That’s what I thought as I searched the bottom of my plastic cup for one last drop if iced tea. But it was gone and all that was left in its place was a pile of ice and a shriveled up lemon, squeezed dry of all its flavor, of all its life.
I think I am this cup. Once filled to the top with refreshing sweetness, but now drained down to nothing but melting ice and a worthless lemon. I’ve been swallowed, sucked dry of all my value. Abandoned in my pathetic emptiness. For all intents and purposes, I have come to an end.
Where does one go from here? Where can one go from here? I’ve been emptied out and discarded by the one that knew me the most.
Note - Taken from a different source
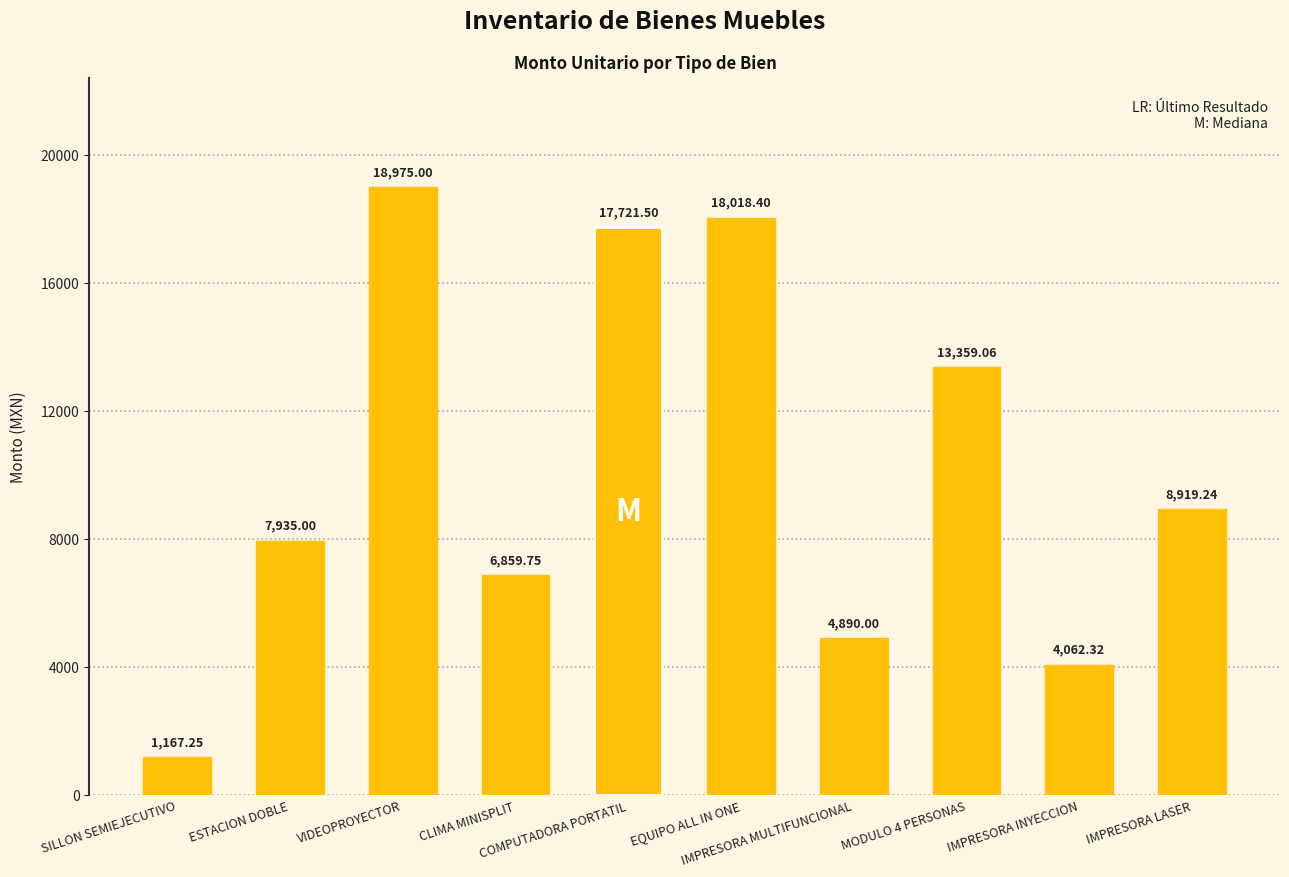

What is the approximate value at VIDEOPROYECTOR?

18975.0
My laugh has a hollow sound to it, my smile feels shaky and weak. My walk is clumsy and emotionless. My voice is no longer my own. I have ended; been finished off by a familiar hand.
Is there such a thing as rebirth? I’ve never been religious, never needed something to believe in. I believed in myself. I never needed a source for hope. I had faith in myself. But I need it now. I need to know I have a purpose, value, reason to be, that I’m not just taking up space. If I could just find one tiny drop of tea, one tiny piece of myself that is still left inside of me then maybe, just maybe, I can remember who I am.
Where did the person I once was go? I had strength and ambition, hopes and aspirations. I knew exactly who I was and exactly who I was going to be. Did all that just disappear? There has to be some part of that left within me! It must be somewhere! I cannot just let everything I knew, everything I was, disintegrate into nothing! Nobody can take that away from me except me. I am owner of myself. I refuse to give it up, to give myself up. I will remember who I was, what once made me who I am. One person does not get to decide that another is not good enough. I am good enough. I am valuable. I have not ended. I have only just begun.
Suddenly I find my cup has been refilled, my lemon replenished. I am alive again. Reborn.